• **DOCUMENT EXTRACT**
:::::

AI is often framed as a silver bullet for the world's biggest problems — including climate change. But the story is more complicated. Training a single large AI model can emit as much carbon as five cars over their entire lifetimes. At the same time, AI is helping scientists discover new materials for batteries, optimise entire electricity grids, and model the climate with unprecedented accuracy.
So which is it — problem or solution? The honest answer is: both.
Modern AI models are power-hungry. Training large language models requires running thousands of specialised chips for weeks or months. Those chips need electricity. That electricity, depending on where data centres are located, may come from coal, gas, or renewables.
A 2019 study from the University of Massachusetts estimated that training a single large natural language model can emit roughly 300 tonnes of CO₂ — comparable to the lifetime emissions of five American cars.
Since then, models have grown dramatically larger. The energy bill has grown with them.

:::::

• **AVAILABLE DATA**

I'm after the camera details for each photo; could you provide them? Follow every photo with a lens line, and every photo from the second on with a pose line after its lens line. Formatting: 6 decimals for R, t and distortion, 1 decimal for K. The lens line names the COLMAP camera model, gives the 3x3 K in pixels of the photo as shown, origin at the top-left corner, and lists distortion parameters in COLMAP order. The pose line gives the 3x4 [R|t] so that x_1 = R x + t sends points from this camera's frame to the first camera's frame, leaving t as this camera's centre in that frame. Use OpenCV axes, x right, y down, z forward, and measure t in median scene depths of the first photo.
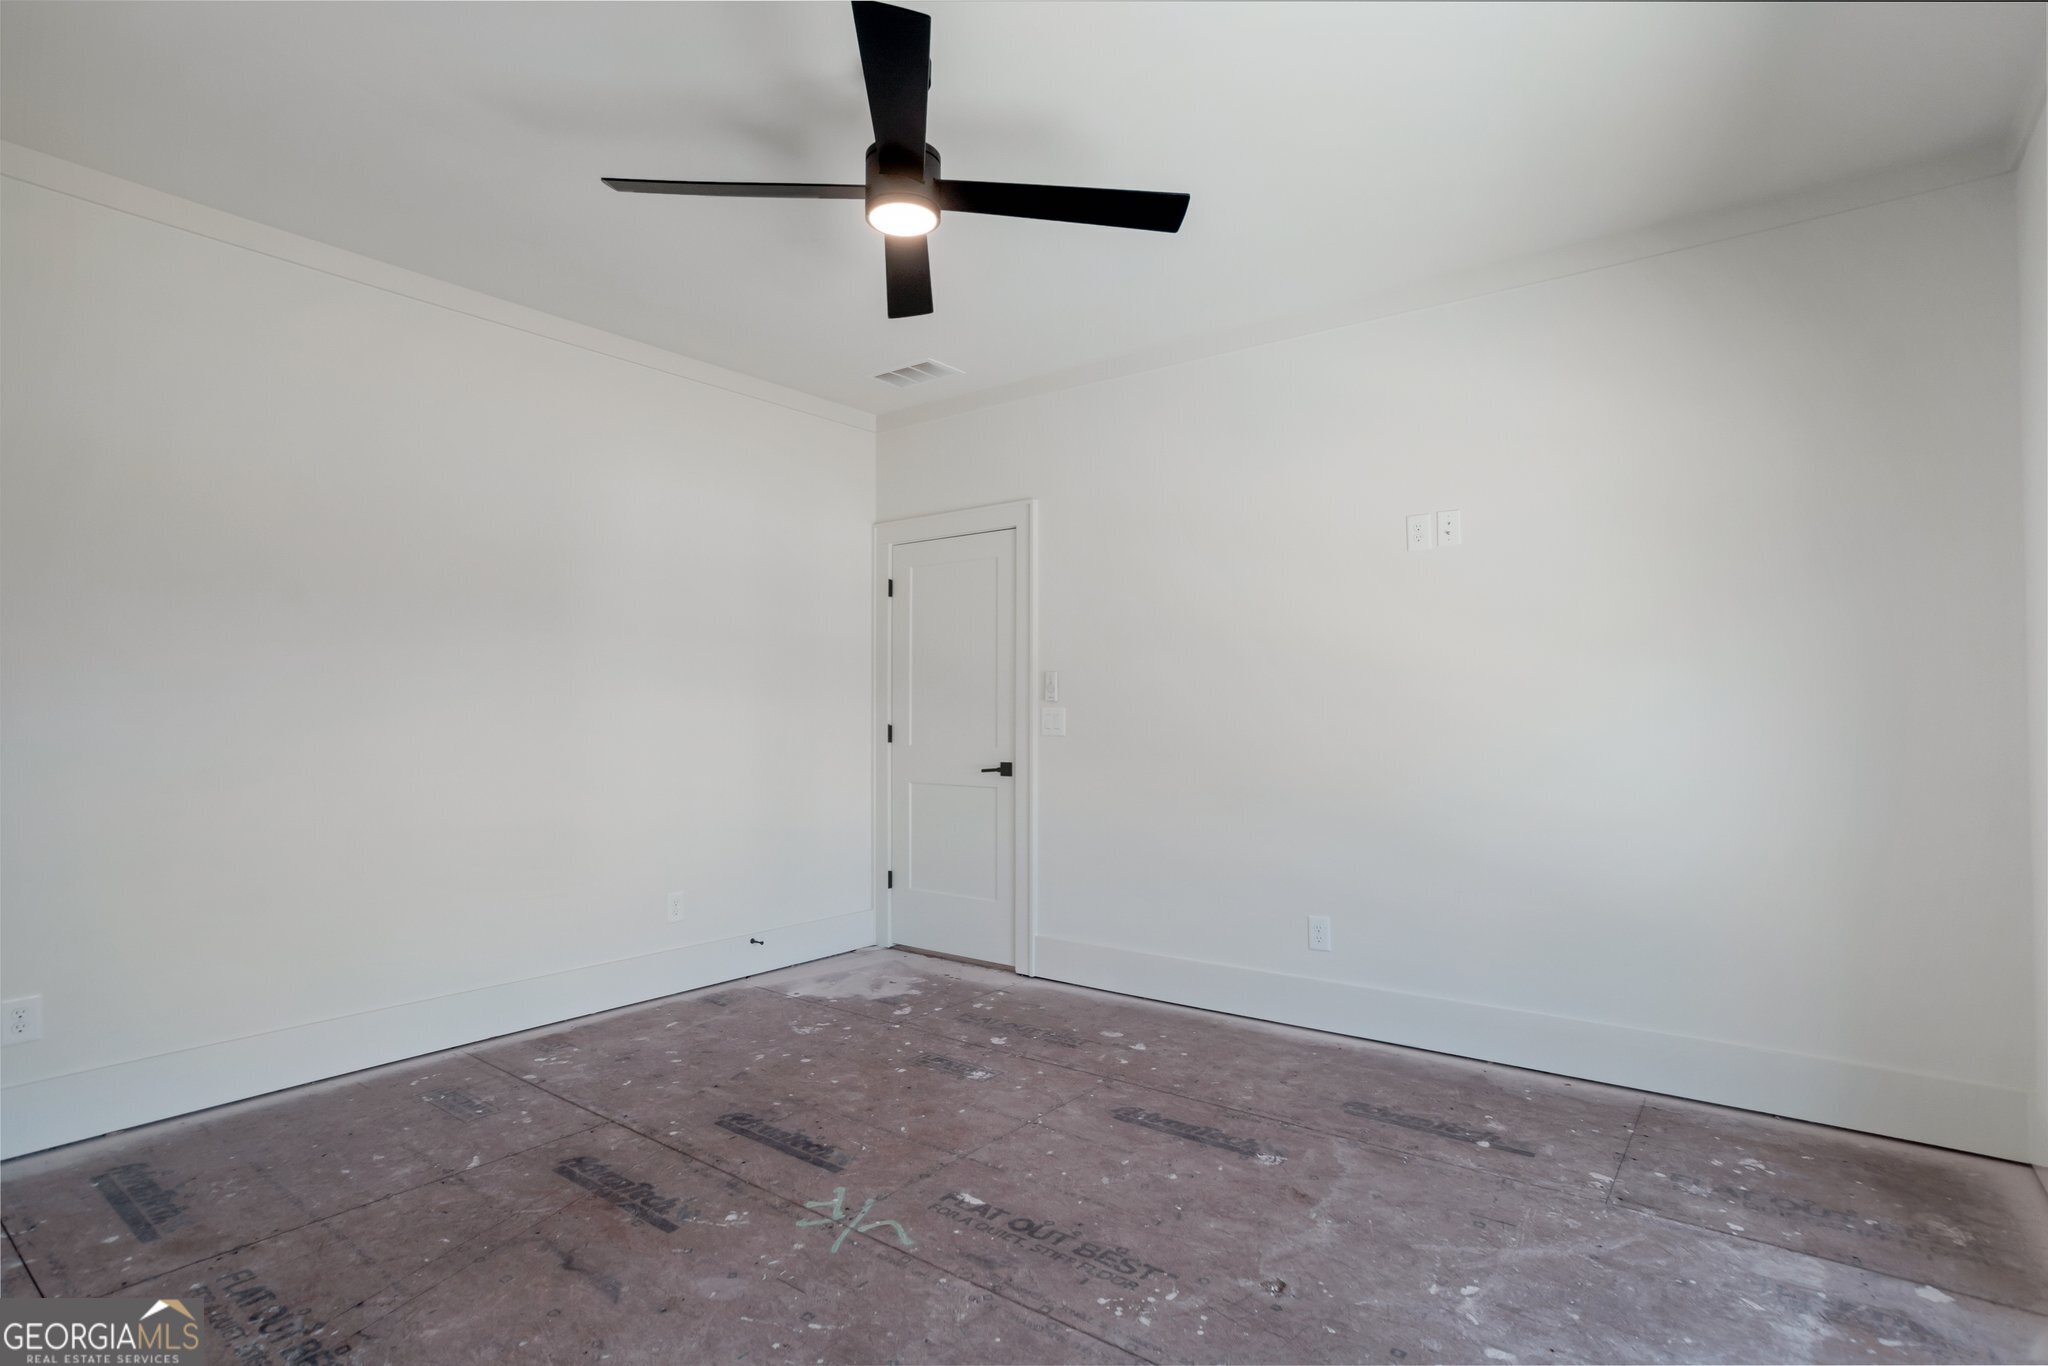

:::::

• **WHAT YOU NEED TO DO**
For each statement, say whether it agrees with the text on AI and climate change, answering yes or no and quoting the words of the text that decide it: (a) the University of Massachusetts study came out in 2019; (b) training large language models takes only a few days; (c) the text concludes that AI is purely a problem for the climate.

• **ANSWER BOX**
(a) Yes: "A 2019 study from the University of Massachusetts"
(b) No: "running thousands of specialised chips for weeks or months"
(c) No: "The honest answer is: both."